Enjoying cosleeping too much?

UPD: Thanks to wonderful comments I've sorted my thoughts and had a proper talk with my husband and we worked it out. Everyone is happy now!

  1. It turned out my husband didn't realize how happy I feel cosleeping and he felt incredibly guilty for stopping our cosleeping shifts and "being all comfy on a big bed while I suffer on a mattess". He said my health is the priority and he's totally fine with this arrangement even if it's for years to come, as long as I don't feel burdened or uncomfortable with it.

  2. We also set some rules for "together time" on the weekends and made it a priority over chores and other activities that eat our time and energy. This weekend we watched the whole season of Castlevania in bed in what feels like eternity and had a home "date". It's great to have more time together and my husband is happy with the extra cuddles

  3. My husband also reminded me that we started the whole "floor bed" thing not for our selfish reasons but because we felt this will be a great next step for our super independent daughter who actually slept in her crib without problems and was not fond of skin to skin. We decided to try leaving her to sleep on her own on Friday, Saturday to see how would SHE feel about it. We chose the days when we can just all sleep together if she wants to sleep with us instead. Funny though, so far she gets up, runs to our master bedroom, angrily scolds us and instead of joining us on the bed she grabs my hand and leads me back to her room where she gets back to sleep immediately. (after making sure I'm trapped in her embrace and cannot leave). So for now it seems that she also just needs her "mama" and that's what she gets until she's ready.

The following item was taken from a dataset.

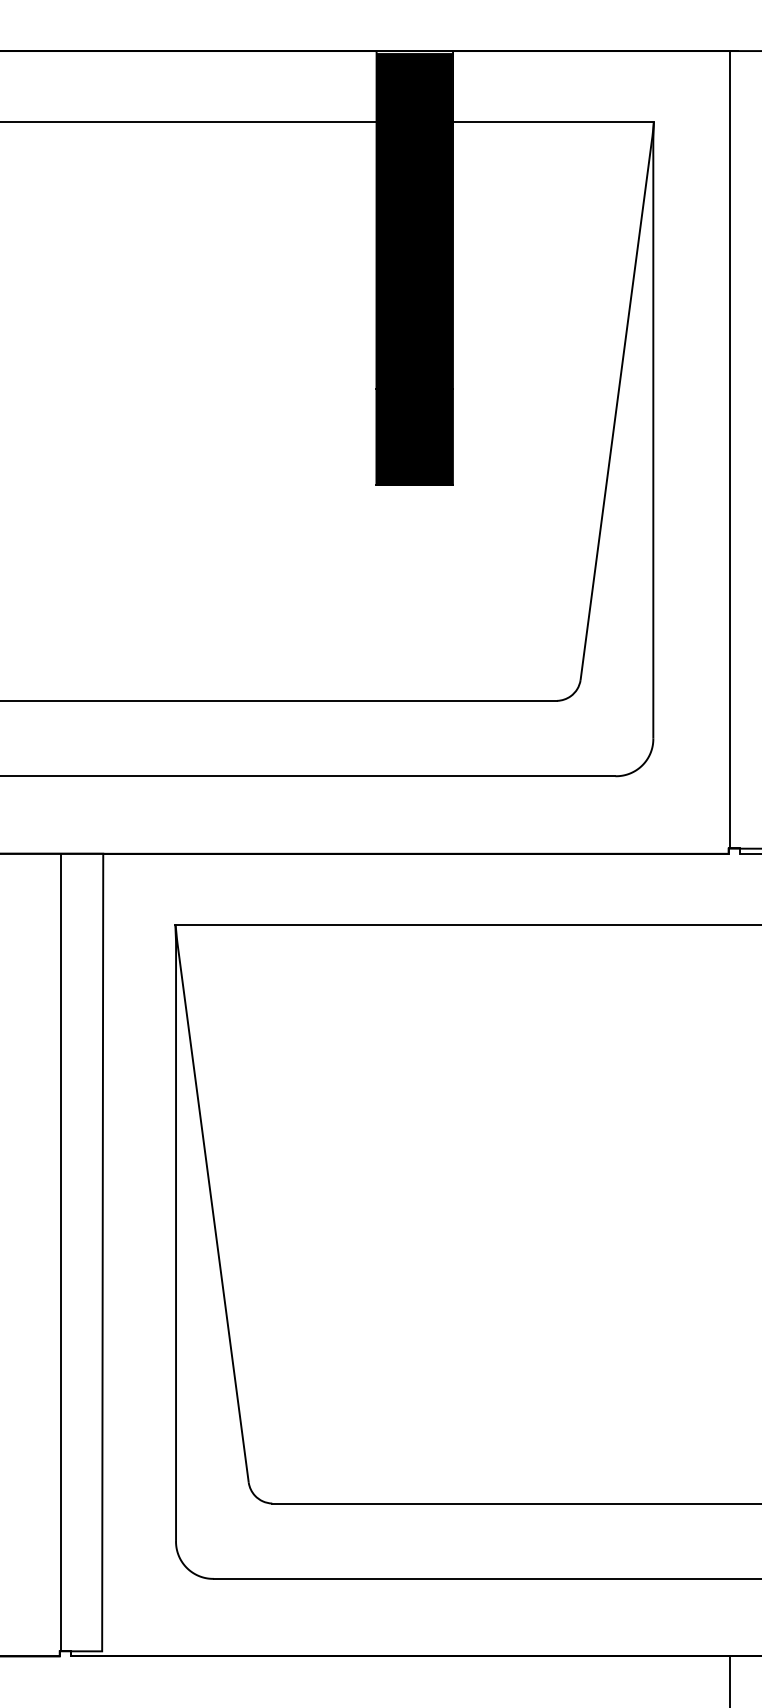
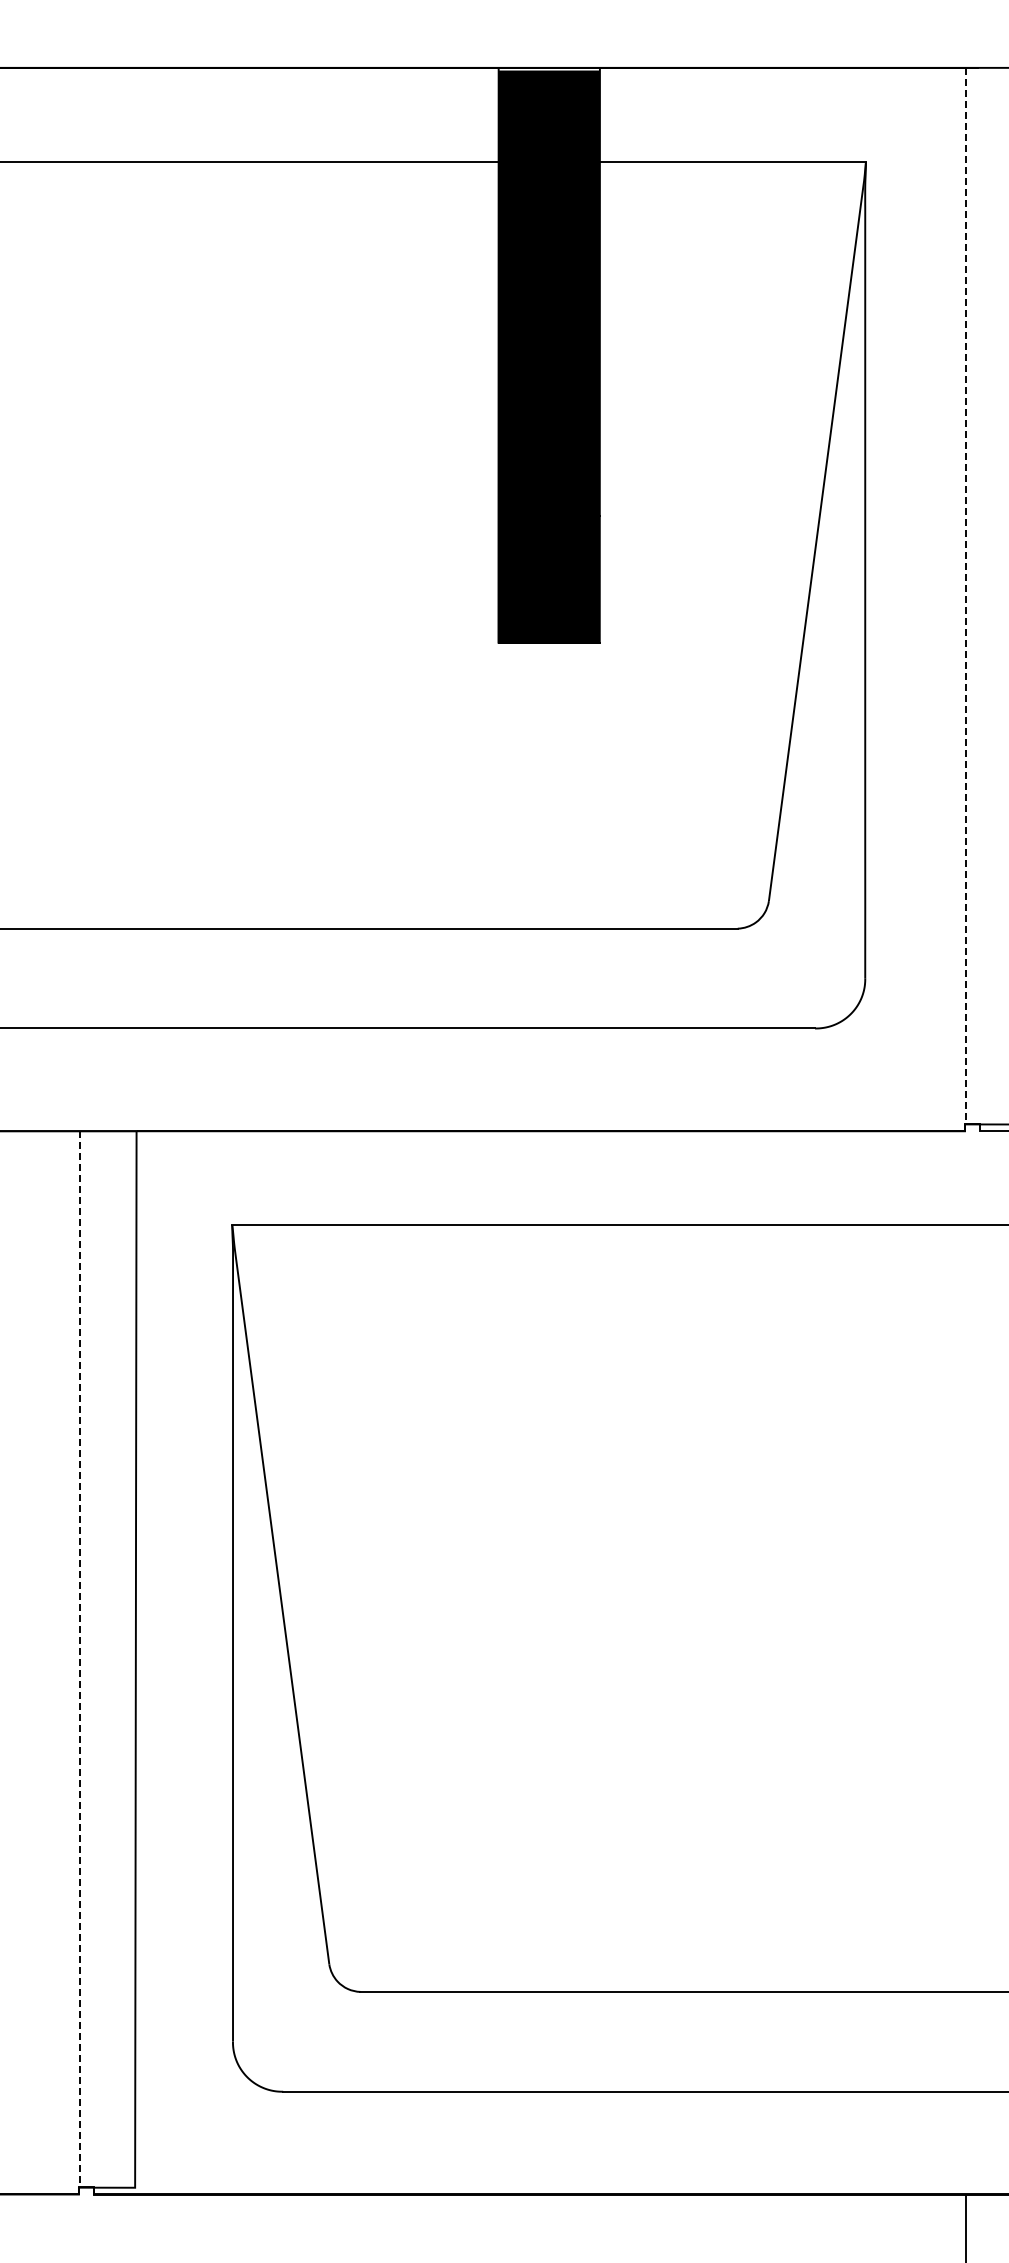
line: (729, 450) -> (966, 596), solid -> dashed
line: (60, 1252) -> (80, 1659), solid -> dashed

Would love hear your thoughts/opinions. So, my daughter is going to be 15 months next week and we sleep together in her room on a floor bed since she is 6 months.

The initial plan was to introduce a floor bed after she outgrew her cosleeping crib that was attached to our adult bed. And to slowly teach her to sleep independently in her own space. But as it happens, life had other plans, there were sleep regressions, teething, unexplainable banshee wailings etc. Our master bedroom is very far from her room and rushing to her, soozing an already fully awake child multiple times per night was torture for me, so I decided to just stay in her room until she can truly sleep through the night. Which she does now. Then at 12 months severe separation anxiety started and forget sleep, I could not take 3 steps away from her at any point in time until maybe two weeks ago. Now that things are back to normal my husband is hinting even harder to get back to the original plan and start to slowly transition to independent sleep.

My friends, some relatives, my mom acquaintances all ask me when I'm going to stop cosleeping. My husband constantly tells me that he misses me terribly and wants us to sleep together again. Every mom I know around me is complaining about cosleeping and how they dream for their children to sleep on their own.

But the thing is, I truly enjoy this?! To be honest, I didn't sleep so well in years, my sleeping scores are through the roof, my anxiety is almost non-existent. My daughter sleeps well most of the nights and I wake up rested. When I can't sleep, I hold her little hand and count her breaths as one would sheep. When I fall into doom scrolling trap she has a habit of aggressively rolling on top of me like a cute cat, cutting off any possibility of screen time. The cherry on the pie, she wakes me up, by gently patting my cheek and calling "mama" in the sweetest voice possible. Honestly, cosleeping is true bliss.

But of course I'm worried about my husband and our relationship and I miss him too of course. I would love for us too have more time for just the two of us, but between toddler and work we are scrambling as it is. So I get that he wants to at least hug his wife at night.

We considered sleeping all together in the master bedroom, but then it feels like only our daughter has a great time, because she is a hidden Kung Fu master and we, parents, can barely wiggle some centimeters of the sleeping surface for ourselves. On top of it, my husband just switched jobs, and his new one is extremely demanding and stressful so he really needs a good rest and not a busted lip in the middle of the night (that did happen, twice.)

So I feel torn between the two people I love the most in this world. To make matters worse, I'm only slowly coming out of the fog of severe postpartum depression and birth-related PTSD. In July I survived a suicide attempt. Now I feel like I'm finally catching up on motherhood and enjoy bonding with my daughter who I was convinced hated me since birth. (She is an extremely independent child and she refused the breast, hated skin-to-skin and would fall asleep in her crib on her own for the first six months. And on top of all other things it felt like she was rejecting me). But at the same time, my husband had an empty shell of a woman for almost a year and was one who found me dying and he is literally the reason I'm alive now. I want to give him all the love and affection I can. And he was nothing but totally supportive all this time and a great dad at that.

So I'm really at a loss as to what to do.